Information provided -
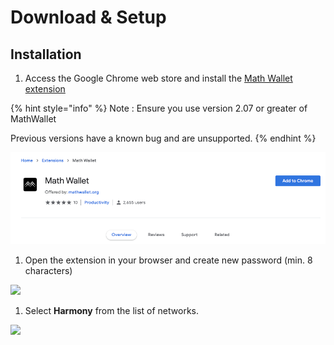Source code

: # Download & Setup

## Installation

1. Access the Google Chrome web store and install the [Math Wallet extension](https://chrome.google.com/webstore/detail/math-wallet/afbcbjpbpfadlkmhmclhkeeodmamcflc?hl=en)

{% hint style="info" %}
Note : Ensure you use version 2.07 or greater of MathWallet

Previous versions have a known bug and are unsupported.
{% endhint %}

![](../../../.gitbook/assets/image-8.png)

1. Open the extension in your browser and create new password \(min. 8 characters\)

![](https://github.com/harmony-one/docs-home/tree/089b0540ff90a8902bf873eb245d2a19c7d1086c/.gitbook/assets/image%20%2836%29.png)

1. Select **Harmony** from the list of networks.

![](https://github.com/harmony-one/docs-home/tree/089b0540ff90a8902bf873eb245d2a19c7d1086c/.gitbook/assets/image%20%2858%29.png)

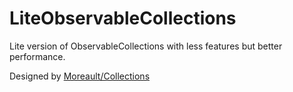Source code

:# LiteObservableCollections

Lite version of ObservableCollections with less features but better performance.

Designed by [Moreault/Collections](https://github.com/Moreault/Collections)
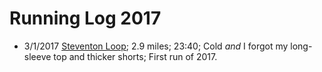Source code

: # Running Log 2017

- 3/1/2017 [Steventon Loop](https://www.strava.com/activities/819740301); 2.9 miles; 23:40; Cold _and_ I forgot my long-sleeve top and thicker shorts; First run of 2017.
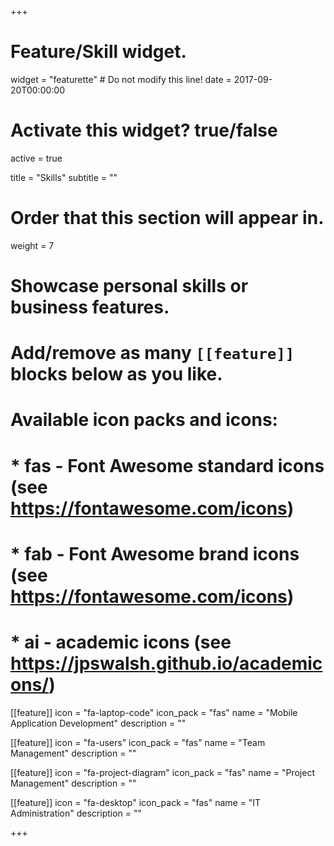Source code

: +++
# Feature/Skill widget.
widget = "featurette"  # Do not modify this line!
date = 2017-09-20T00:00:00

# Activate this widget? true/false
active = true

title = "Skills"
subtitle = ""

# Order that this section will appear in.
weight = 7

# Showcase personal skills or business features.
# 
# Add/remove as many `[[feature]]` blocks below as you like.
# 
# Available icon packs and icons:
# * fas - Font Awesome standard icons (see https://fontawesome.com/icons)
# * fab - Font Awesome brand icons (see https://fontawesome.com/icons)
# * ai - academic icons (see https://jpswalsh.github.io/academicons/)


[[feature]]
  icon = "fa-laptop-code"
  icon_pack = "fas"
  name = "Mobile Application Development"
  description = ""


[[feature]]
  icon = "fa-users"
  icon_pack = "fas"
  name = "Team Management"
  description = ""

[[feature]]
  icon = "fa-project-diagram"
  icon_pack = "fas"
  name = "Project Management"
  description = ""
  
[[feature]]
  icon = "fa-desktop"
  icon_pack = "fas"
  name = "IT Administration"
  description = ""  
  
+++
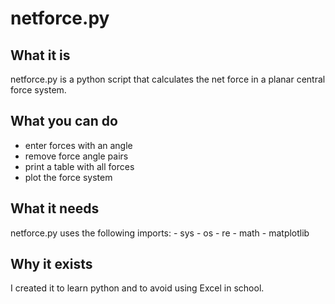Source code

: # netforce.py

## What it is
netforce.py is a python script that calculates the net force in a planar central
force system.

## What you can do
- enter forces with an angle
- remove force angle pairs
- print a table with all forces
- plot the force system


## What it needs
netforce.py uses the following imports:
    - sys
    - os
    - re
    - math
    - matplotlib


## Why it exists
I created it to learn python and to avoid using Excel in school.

--

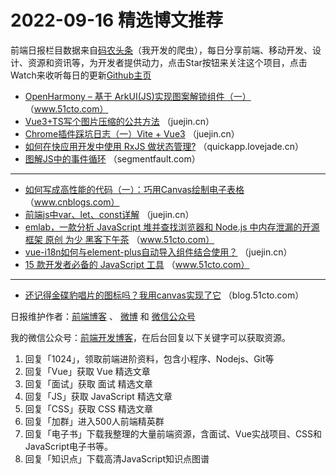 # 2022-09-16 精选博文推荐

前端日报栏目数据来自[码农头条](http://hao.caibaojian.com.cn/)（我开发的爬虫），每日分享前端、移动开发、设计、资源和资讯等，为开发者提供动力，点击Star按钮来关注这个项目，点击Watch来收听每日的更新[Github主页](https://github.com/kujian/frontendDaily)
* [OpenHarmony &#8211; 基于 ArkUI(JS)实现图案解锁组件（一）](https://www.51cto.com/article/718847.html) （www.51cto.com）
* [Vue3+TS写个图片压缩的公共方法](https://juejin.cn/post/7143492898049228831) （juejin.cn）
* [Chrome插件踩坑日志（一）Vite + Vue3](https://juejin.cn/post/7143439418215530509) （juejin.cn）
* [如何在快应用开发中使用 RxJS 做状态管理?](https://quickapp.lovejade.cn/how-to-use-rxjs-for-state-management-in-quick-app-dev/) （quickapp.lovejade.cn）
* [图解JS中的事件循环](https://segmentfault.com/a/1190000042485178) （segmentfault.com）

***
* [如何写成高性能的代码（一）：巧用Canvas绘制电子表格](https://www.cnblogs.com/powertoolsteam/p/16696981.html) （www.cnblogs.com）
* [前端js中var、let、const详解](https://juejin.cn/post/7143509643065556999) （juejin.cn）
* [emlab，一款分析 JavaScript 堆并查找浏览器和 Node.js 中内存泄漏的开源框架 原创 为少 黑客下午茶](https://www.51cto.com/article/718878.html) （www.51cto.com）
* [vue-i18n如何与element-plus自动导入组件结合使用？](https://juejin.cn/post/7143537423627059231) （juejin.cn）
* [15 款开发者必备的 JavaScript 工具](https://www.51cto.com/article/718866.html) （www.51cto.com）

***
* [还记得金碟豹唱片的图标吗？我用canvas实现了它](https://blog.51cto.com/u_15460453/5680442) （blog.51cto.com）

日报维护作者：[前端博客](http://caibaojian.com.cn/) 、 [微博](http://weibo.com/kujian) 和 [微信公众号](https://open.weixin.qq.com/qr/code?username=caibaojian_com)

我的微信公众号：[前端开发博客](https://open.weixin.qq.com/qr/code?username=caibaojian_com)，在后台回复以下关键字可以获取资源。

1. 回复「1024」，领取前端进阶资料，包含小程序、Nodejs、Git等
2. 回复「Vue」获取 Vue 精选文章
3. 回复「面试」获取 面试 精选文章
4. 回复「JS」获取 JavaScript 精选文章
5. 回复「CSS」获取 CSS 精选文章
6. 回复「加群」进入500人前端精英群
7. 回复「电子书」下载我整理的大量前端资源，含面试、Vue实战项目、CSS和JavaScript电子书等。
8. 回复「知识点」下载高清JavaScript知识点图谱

Task description - Reproduce exactly the entries above, limited to the lines from the one with "- matplotlib" through the one with "I created it", both included.

Result of this task -
    - matplotlib


## Why it exists
I created it to learn python and to avoid using Excel in school.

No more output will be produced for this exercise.